The pines are in an undisclosed sandstone grove in the Wollemi national park, in the Blue Mountains, about 200km north-west of Sydney. They were thought extinct until discovered 26 years ago..............................
(Excerpt) Read more at theguardian.com ...
These pines, a species that is ,2500,000 years old from the time if the dinosaurs, have made it through the brush fire conflagration.
Its a remnant of the Gondwanan forests that once covered much of Australia.
They still exist in abundance on Tasmania.
I would love to see those trees in person - I can’t imagine it. I was amazed to see Joshua Trees - the individual trees can be thousands of years old, I’m not sure how old the species is. But careless or crazy people would endanger those Australian trees if it was common knowledge where to find them.
The Blue Mountains are beautiful!!
Gosh, that’s pretty
From the piece:”...existed up to 200m years ago...” So, which is it? 2.5 million or 200 million? Asking for a friend who want to build a log cabin out of them. :-)
You mean someone was around to date them then?
Perhaps the karma of this species is about exhausted.
It would appear to be a hardy survivor though.
Was presumed extinct and known only from fossil records dating to the late Cretaceous.
Then it was rediscovered 26 years ago by accident in a remote region of the Australian state of New South Wales.
Like the coelacanth, its a true living fossil.
Excellent. We have alligator junipers here that are easliy 1000 years old, and I hate it when fire gets them.
Looks a lot like the metasequoia, which are native to one valley in China. My grandfather, in the nursery business, got a seedling somewhere before the communists took over in 1949 and grew it to a 60 footer in Maryland. It’s still there.

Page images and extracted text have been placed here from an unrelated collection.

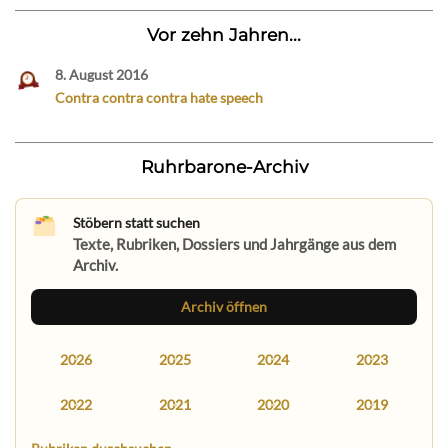
Vor zehn Jahren...
8. August 2016
Contra contra contra hate speech
Ruhrbarone-Archiv
Stöbern statt suchen
Texte, Rubriken, Dossiers und Jahrgänge aus dem
Archiv.
Archiv öffnen
2026
2025
2024
2023
2022
2021
2020
2019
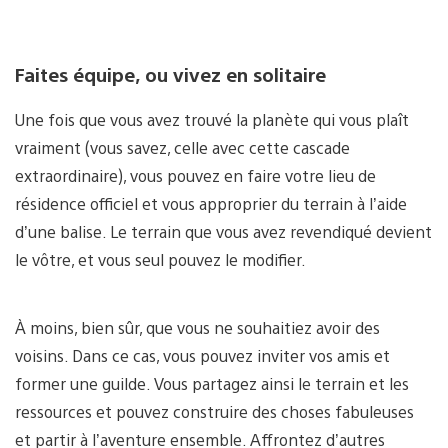
Faites équipe, ou vivez en solitaire
Une fois que vous avez trouvé la planète qui vous plaît
vraiment (vous savez, celle avec cette cascade
extraordinaire), vous pouvez en faire votre lieu de
résidence officiel et vous approprier du terrain à l’aide
d’une balise. Le terrain que vous avez revendiqué devient
le vôtre, et vous seul pouvez le modifier.
À moins, bien sûr, que vous ne souhaitiez avoir des
voisins. Dans ce cas, vous pouvez inviter vos amis et
former une guilde. Vous partagez ainsi le terrain et les
ressources et pouvez construire des choses fabuleuses
et partir à l’aventure ensemble. Affrontez d’autres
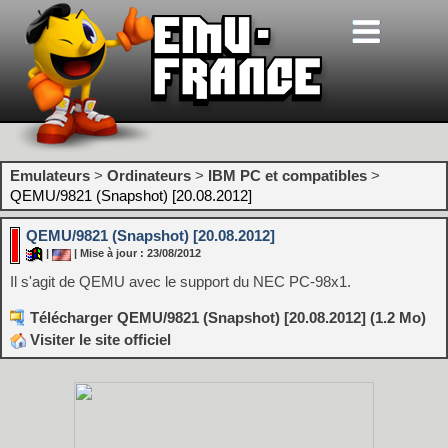
Emulateurs
>
Ordinateurs
>
IBM PC et compatibles
>
QEMU/9821 (Snapshot) [20.08.2012]
QEMU/9821 (Snapshot) [20.08.2012]
|
| Mise à jour : 23/08/2012
Il s'agit de QEMU avec le support du NEC PC-98x1.
Télécharger QEMU/9821 (Snapshot) [20.08.2012] (1.2 Mo)
Visiter le site officiel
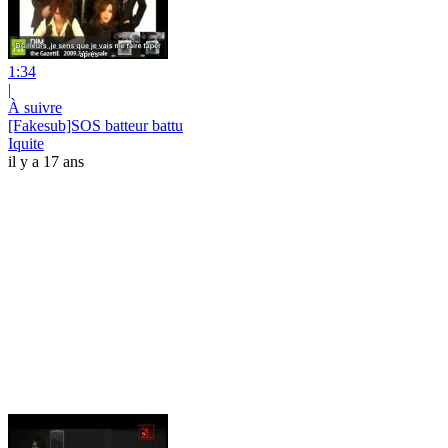
1:34
|
À suivre
[Fakesub]SOS batteur battu
Iquite
il y a 17 ans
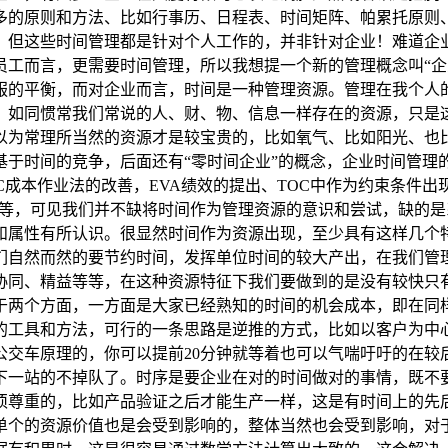
多的原则和方法、比如行事历、日程表、时间矩阵、帕累托原则、S
，但这些时间管理都是针对个人工作的，并非针对企业！难道企
工而言，更需要时间管理，所以我想提一个新的管理概念叫“企
服的平衡，而对企业而言，时间是一种管理资源。管理在我个人
，如同惯常我们常说的人、财、物、信息一样存在的资源，只是
以为常理所当然的资源才是较宝贵的，比如氧气、比如阳光、也
，基于时间的竞争，后面还有“零时间企业”的概念，企业时间管
C成本作业法的改善，EVA绩效的提出、TOC中作为约束条件
”等等，可见我们并不缺将时间作为管理资源的意识和尝试，缺的
属性有所认识。很显然时间作为资源出现，至少具有这样几个特
们自然而然的要节约时间，发挥单位时间的较大产出，在我们管
协同、精益等等，在这种资源特征下我们要做到的是没有较快只
于两个方面，一方面是大家已经熟知的时间的机会成本，即在同
的工具和方法，可行的一条思路是逆推的方式，比如以客户为中
公交车原理的，你可以提前20分钟就等着也可以气喘吁吁的在较
下一站的不掉队了。时序是要企业在对的时间做对的事情，既不
须尊重的，比如产品验证之后才能生产一样，这是有时间上的先
单个的资源价值也是会受到影响的，整体当然也会受到影响，对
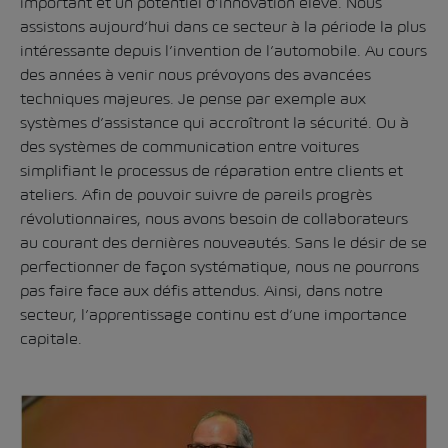
important et un potentiel d’innovation élevé. Nous
assistons aujourd’hui dans ce secteur à la période la plus
intéressante depuis l’invention de l’automobile. Au cours
des années à venir nous prévoyons des avancées
techniques majeures. Je pense par exemple aux
systèmes d’assistance qui accroîtront la sécurité. Ou à
des systèmes de communication entre voitures
simplifiant le processus de réparation entre clients et
ateliers. Afin de pouvoir suivre de pareils progrès
révolutionnaires, nous avons besoin de collaborateurs
au courant des dernières nouveautés. Sans le désir de se
perfectionner de façon systématique, nous ne pourrons
pas faire face aux défis attendus. Ainsi, dans notre
secteur, l’apprentissage continu est d’une importance
capitale.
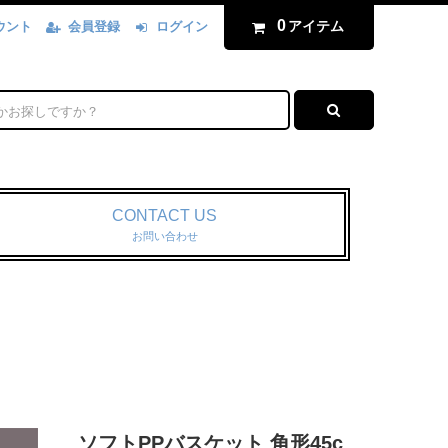
0
アイテム
ウント
会員登録
ログイン
CONTACT US
お問い合わせ
ソフトPPバスケット 角形45c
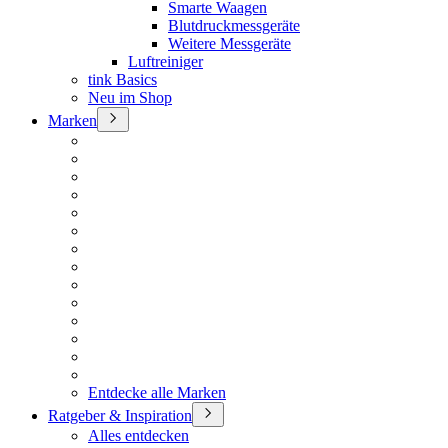
Smarte Waagen
Blutdruckmessgeräte
Weitere Messgeräte
Luftreiniger
tink Basics
Neu im Shop
Marken
Entdecke alle Marken
Ratgeber & Inspiration
Alles entdecken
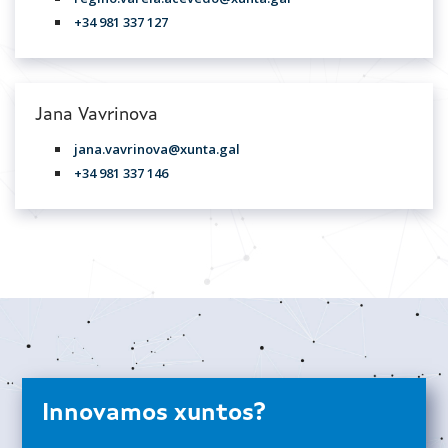
+34 981 337 127
Jana Vavrinova
jana.vavrinova@xunta.gal
+34 981 337 146
Innovamos xuntos?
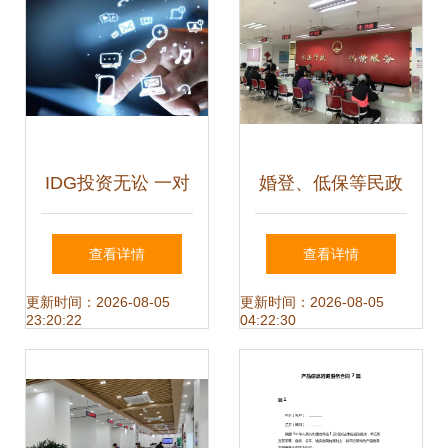
IDG投资无讼 一对
婚登、低保等民政
一专家咨询，能否
服务实现跨区通
查看详情
查看详情
成为互联网法律服
办，详情请来电咨
更新时间：2026-08-05
更新时间：2026-08-05
23:20:22
04:22:30
务的突破口？
询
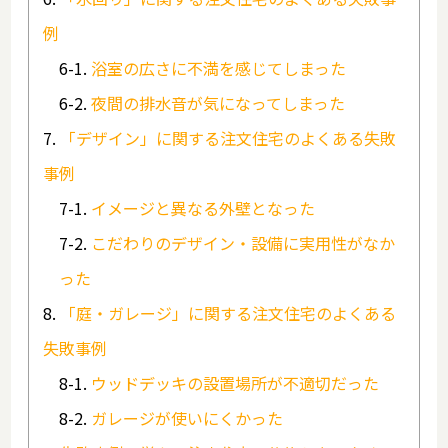
例
浴室の広さに不満を感じてしまった
夜間の排水音が気になってしまった
「デザイン」に関する注文住宅のよくある失敗
事例
イメージと異なる外壁となった
こだわりのデザイン・設備に実用性がなか
った
「庭・ガレージ」に関する注文住宅のよくある
失敗事例
ウッドデッキの設置場所が不適切だった
ガレージが使いにくかった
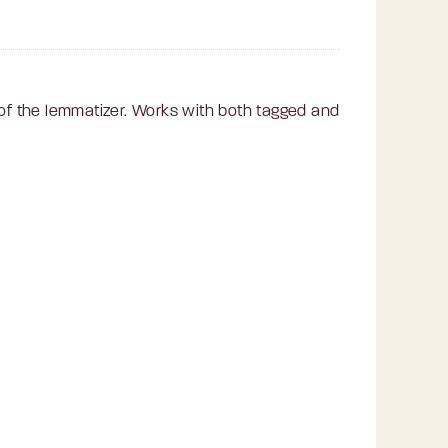
 of the lemmatizer. Works with both tagged and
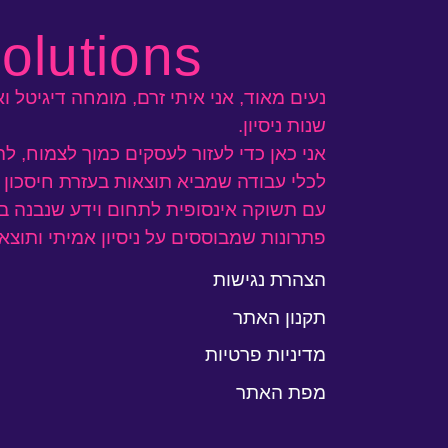
olutions
שנות ניסיון.
אני כאן כדי לעזור לעסקים כמוך לצמוח, ל
לכלי עבודה שמביא
תוצאות
בעזרת חיסכון ב
עם תשוקה אינסופית לתחום וידע שנבנה ב
פתרונות שמבוססים על ניסיון אמיתי ותוצא
הצהרת נגישות
תקנון האתר
מדיניות פרטיות
מפת האתר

A propagation programme made Wollemi pine specimens available to botanical gardens, first in Australia in 2006 and subsequently throughout the world. It may prove to be a valuable tree for ornament, either planted in open ground or for tubs and planters. In Australia, potted native Wollemi pines have been promoted as a Christmas tree. It is also proving to be more adaptable and cold-hardy than its restricted temperate-subtropical, humid distribution would suggest, tolerating temperatures between −5 and 45 °C (23 and 113 °F), with reports, from Japan and the USA, that it can survive down to −12 °C (10 °F). A grove of Wollemi pines planted in Inverewe Garden, Scotland, believed to be the most northerly location of any successful planting, have survived temperatures of −7 °C (19 °F), recorded in January 2010. It also handles both full sun and full shade. Like many other Australian trees, Wollemia is susceptible to the pathogenic water mould Phytophthora cinnamomi, so this may limit its potential as a timber tree.
Metasequoia is the genus, the name of the tree you’re referring to is the Dawn Redwood, discovered 1941, and planted in many public gardens and parks.
All those really old tree types have those unusual “swirling” branches that actually look prehistoric.